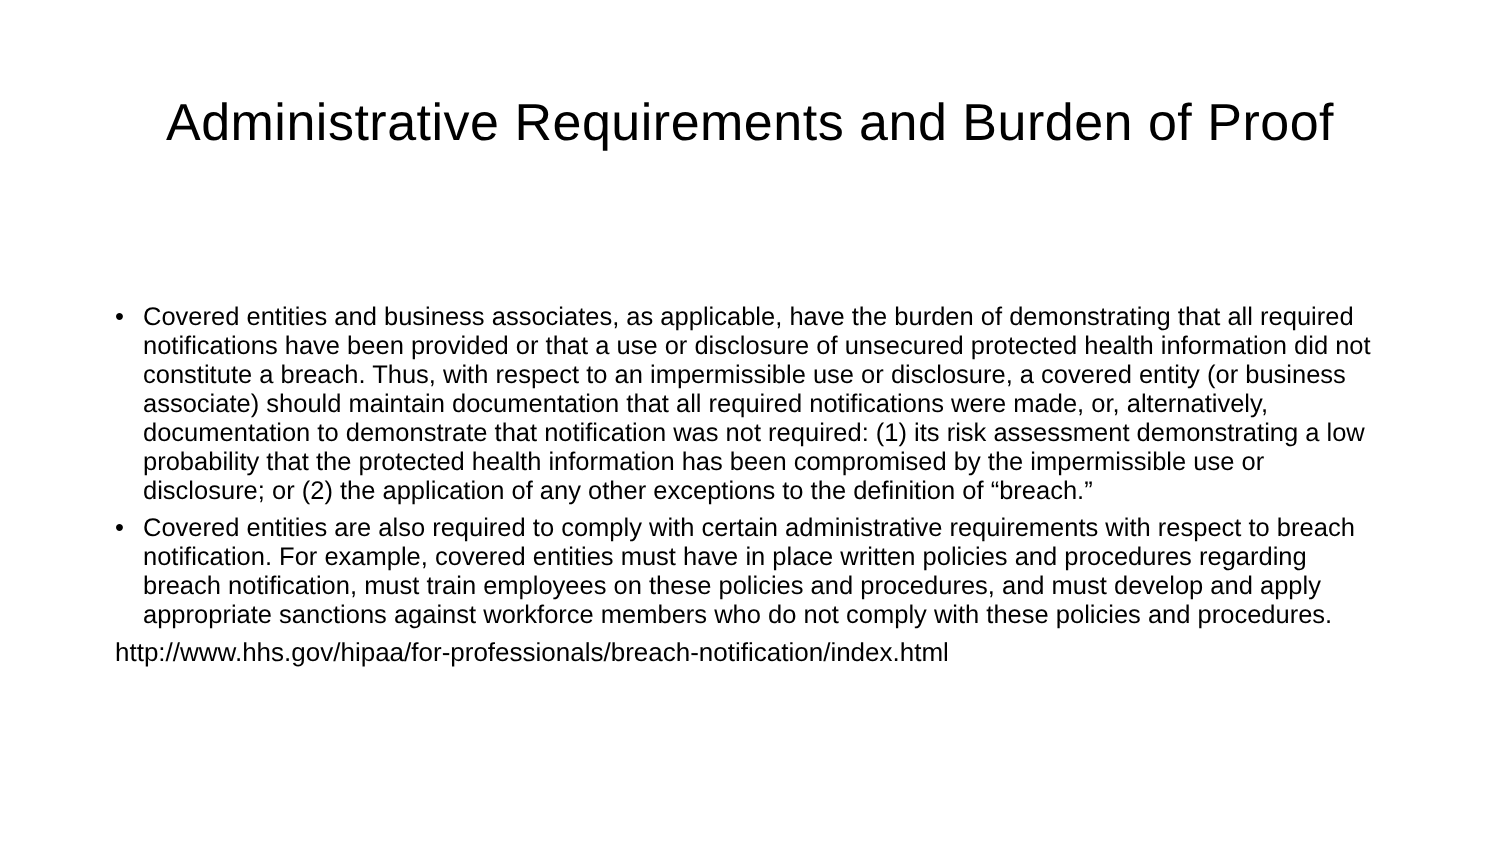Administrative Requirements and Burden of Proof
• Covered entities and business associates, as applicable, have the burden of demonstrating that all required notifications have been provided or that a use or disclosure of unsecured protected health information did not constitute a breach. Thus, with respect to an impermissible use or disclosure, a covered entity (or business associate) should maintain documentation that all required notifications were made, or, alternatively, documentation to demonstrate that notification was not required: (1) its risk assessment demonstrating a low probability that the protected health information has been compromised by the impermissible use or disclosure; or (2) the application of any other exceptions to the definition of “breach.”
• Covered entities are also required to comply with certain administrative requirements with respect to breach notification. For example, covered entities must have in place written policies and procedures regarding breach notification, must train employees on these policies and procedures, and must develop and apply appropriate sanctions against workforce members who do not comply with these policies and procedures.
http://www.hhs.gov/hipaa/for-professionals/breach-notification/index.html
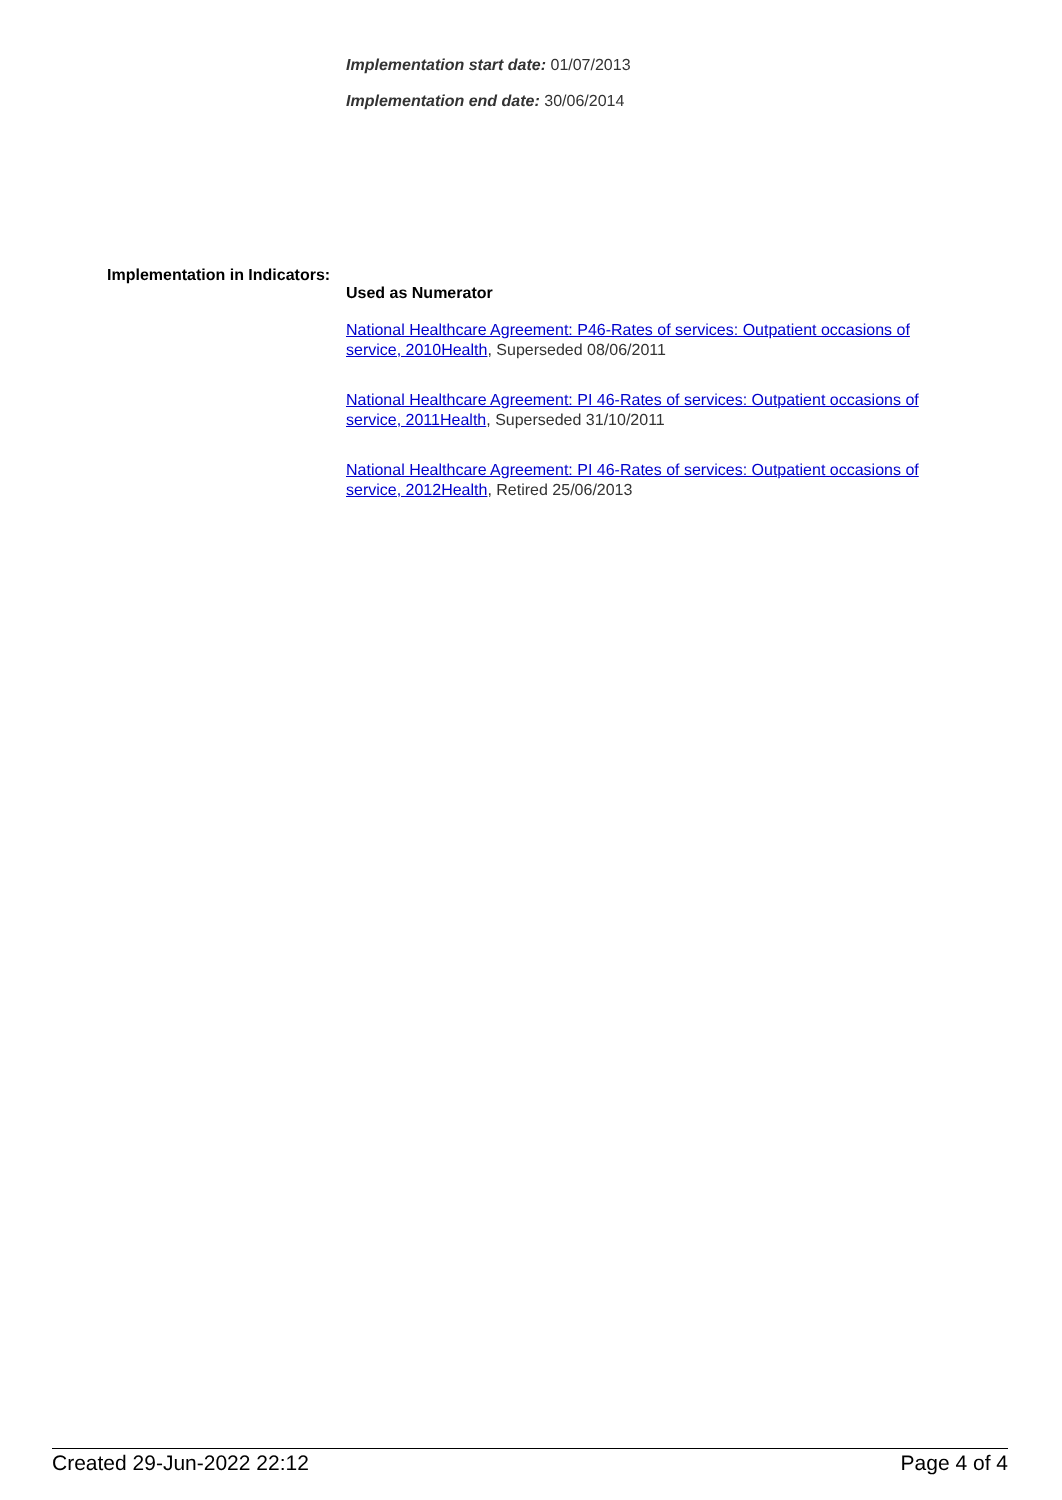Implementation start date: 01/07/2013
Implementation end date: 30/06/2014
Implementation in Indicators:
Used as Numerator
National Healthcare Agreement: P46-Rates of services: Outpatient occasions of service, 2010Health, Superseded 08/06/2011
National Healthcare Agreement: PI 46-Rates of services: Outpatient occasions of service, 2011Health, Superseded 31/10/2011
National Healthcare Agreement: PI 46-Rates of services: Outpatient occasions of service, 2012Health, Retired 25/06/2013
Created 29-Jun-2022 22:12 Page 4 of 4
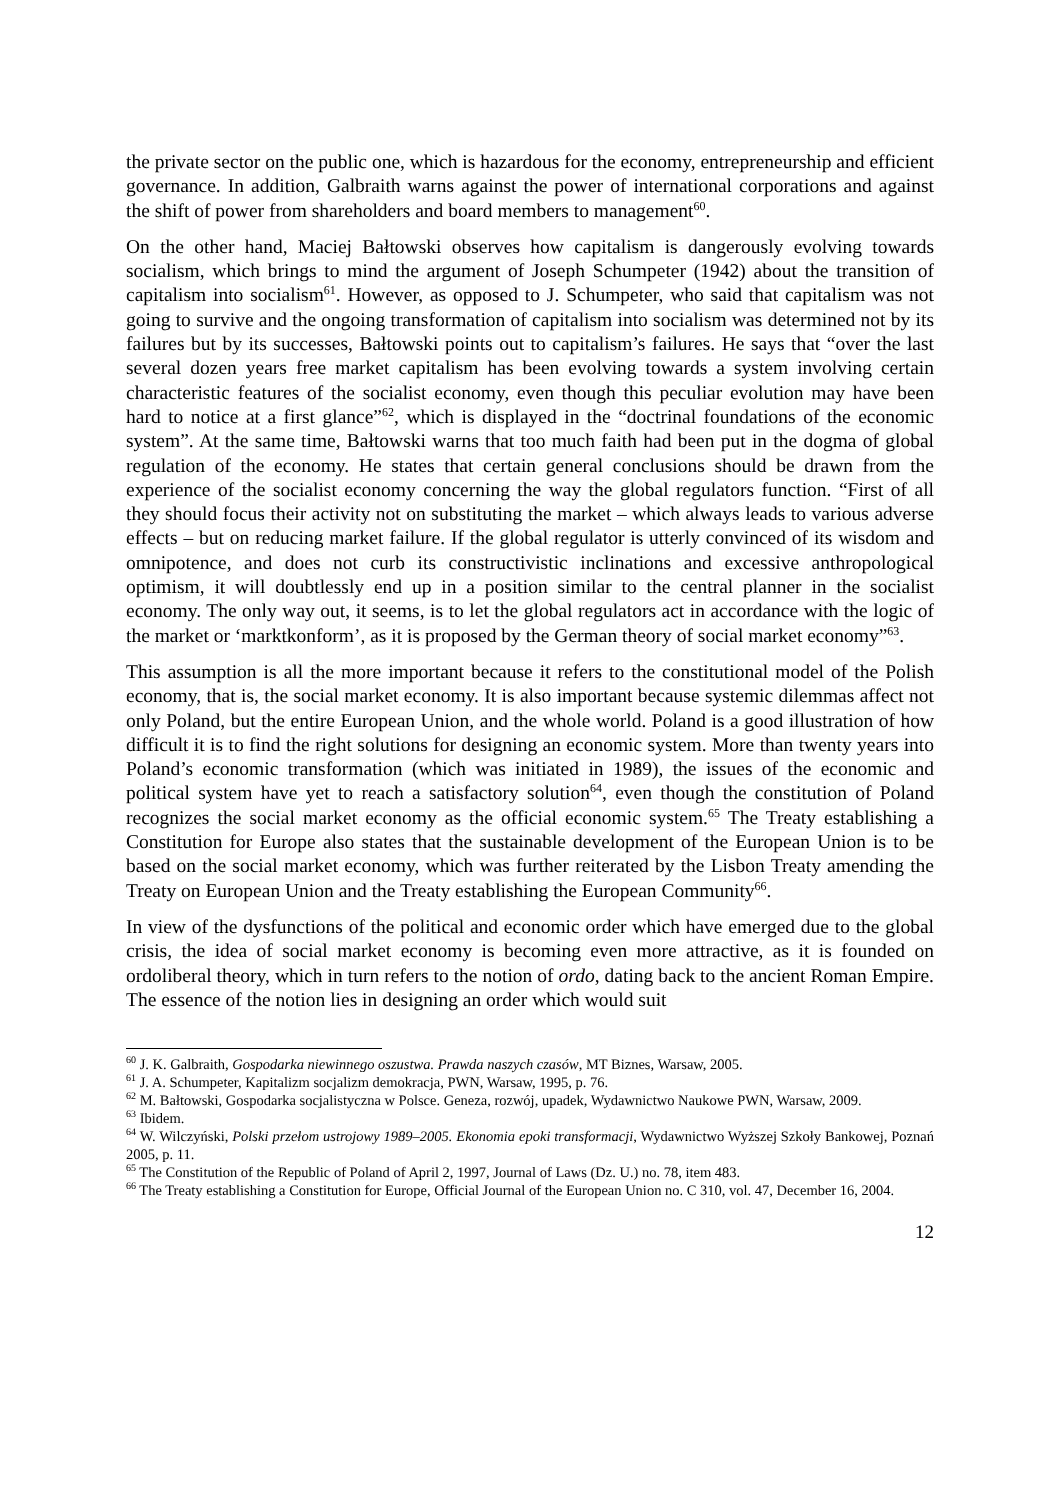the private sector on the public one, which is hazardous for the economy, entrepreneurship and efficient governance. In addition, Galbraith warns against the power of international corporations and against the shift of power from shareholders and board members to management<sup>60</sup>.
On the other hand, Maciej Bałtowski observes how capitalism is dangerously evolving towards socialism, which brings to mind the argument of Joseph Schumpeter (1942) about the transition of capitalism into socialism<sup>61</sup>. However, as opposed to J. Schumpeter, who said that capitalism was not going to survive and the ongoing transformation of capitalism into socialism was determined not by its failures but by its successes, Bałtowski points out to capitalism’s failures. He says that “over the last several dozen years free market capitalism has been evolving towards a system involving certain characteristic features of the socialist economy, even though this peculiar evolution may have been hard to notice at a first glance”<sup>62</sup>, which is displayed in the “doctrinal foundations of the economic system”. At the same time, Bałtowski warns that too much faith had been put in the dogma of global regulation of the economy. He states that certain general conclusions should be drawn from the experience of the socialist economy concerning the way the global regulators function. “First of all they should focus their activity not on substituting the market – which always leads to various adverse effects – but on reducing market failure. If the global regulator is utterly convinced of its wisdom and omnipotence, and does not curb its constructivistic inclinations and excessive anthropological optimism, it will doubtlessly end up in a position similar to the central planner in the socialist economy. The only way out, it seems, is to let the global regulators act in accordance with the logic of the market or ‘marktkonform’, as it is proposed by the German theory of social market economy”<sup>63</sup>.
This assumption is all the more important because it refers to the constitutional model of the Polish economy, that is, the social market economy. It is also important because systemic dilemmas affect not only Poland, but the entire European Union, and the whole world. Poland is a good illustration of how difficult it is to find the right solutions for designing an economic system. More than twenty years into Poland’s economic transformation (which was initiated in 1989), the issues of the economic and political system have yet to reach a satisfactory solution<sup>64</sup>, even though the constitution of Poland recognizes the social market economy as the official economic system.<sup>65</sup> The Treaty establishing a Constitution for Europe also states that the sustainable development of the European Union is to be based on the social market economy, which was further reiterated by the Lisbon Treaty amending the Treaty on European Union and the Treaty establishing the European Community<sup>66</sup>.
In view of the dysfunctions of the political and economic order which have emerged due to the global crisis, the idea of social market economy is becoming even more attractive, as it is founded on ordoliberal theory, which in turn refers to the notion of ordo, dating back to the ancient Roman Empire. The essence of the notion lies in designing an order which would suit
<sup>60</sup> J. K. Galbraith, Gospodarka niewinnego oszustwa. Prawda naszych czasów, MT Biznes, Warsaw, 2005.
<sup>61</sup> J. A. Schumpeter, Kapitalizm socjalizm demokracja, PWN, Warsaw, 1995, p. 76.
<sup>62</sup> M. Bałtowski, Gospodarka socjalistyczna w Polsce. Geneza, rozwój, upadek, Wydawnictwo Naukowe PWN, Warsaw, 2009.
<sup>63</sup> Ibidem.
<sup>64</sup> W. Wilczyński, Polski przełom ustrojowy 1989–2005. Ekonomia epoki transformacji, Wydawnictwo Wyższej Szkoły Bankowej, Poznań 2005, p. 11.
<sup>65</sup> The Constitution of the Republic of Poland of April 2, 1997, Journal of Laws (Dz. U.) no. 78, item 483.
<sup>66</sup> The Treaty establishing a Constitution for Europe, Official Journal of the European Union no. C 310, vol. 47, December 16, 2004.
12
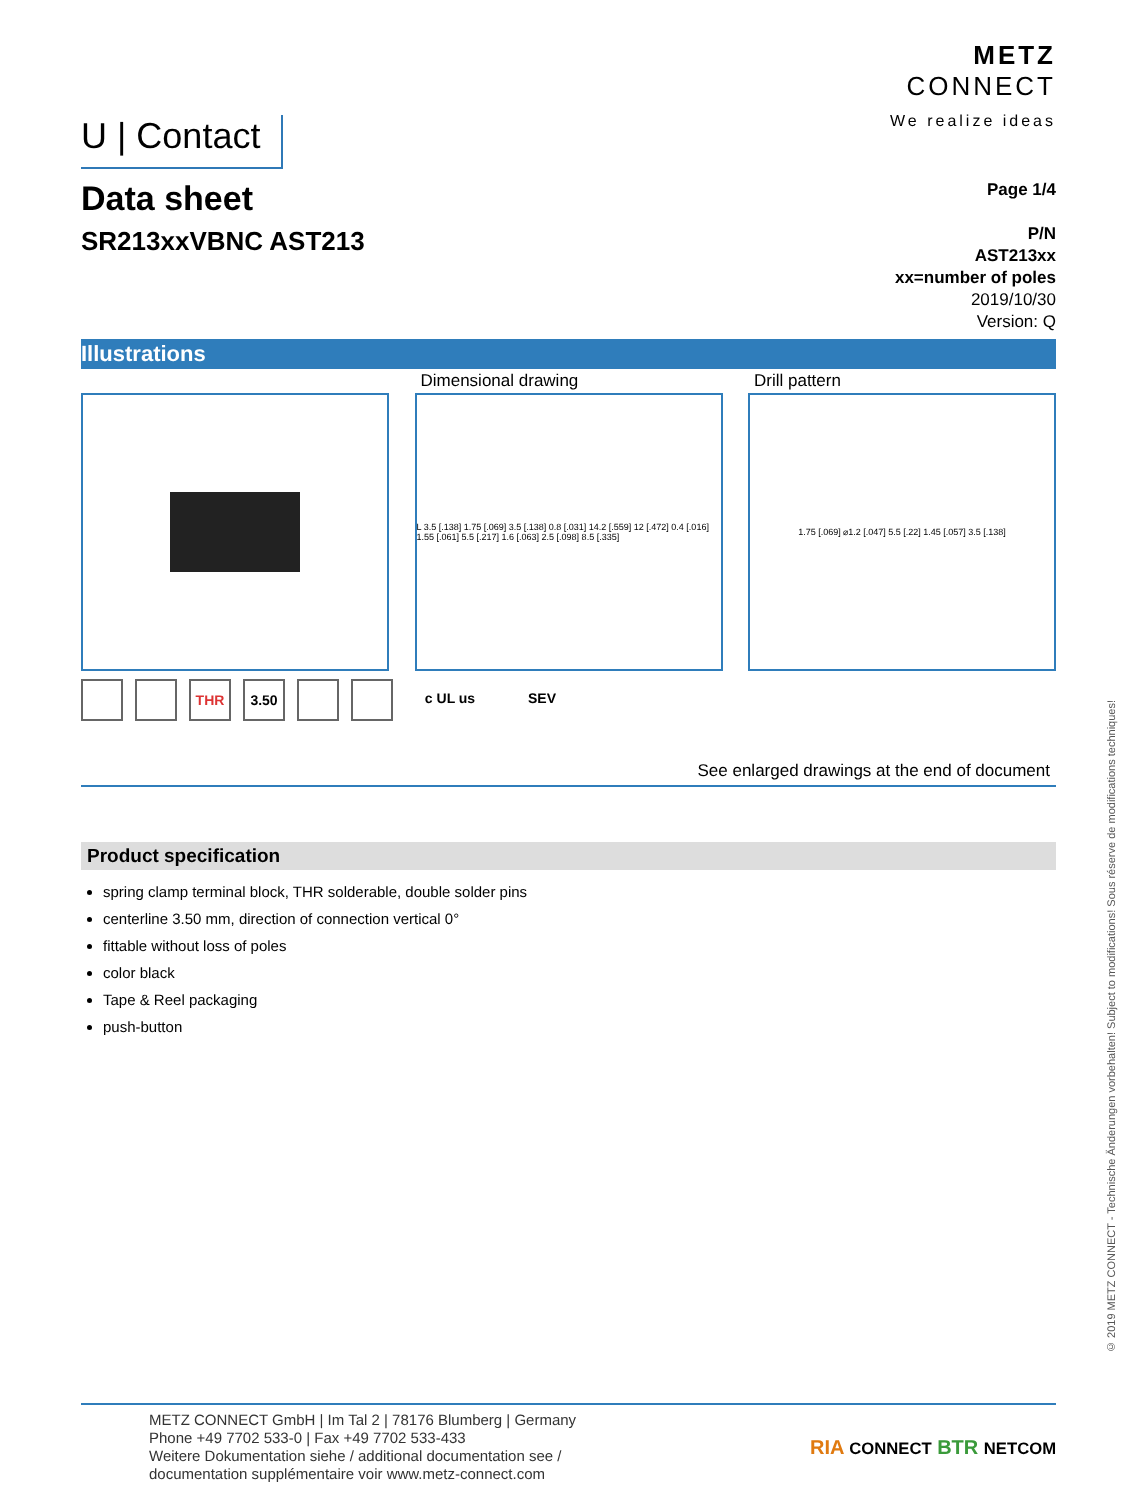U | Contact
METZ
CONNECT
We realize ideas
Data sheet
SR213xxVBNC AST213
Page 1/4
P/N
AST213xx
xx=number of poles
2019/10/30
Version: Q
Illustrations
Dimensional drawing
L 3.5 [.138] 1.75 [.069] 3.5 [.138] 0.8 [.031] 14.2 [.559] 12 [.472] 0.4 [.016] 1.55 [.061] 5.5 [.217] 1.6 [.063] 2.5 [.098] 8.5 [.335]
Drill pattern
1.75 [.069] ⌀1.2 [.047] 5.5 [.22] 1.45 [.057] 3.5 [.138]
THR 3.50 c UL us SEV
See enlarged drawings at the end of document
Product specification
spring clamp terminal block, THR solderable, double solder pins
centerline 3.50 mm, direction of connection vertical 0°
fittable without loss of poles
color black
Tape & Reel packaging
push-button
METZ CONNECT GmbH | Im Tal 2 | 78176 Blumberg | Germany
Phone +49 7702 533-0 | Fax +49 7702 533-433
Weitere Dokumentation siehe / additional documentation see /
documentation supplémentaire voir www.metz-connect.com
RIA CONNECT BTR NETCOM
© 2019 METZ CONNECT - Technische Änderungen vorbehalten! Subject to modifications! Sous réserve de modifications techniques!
::::
- _Task to complete_: Lines from the one containing "Tape & Reel packaging" through the final line of the entries are the only ones to print, and each must match exactly.

- _Completed exercise_:
Tape & Reel packaging
push-button
METZ CONNECT GmbH | Im Tal 2 | 78176 Blumberg | Germany
Phone +49 7702 533-0 | Fax +49 7702 533-433
Weitere Dokumentation siehe / additional documentation see /
documentation supplémentaire voir www.metz-connect.com
RIA CONNECT BTR NETCOM
© 2019 METZ CONNECT - Technische Änderungen vorbehalten! Subject to modifications! Sous réserve de modifications techniques!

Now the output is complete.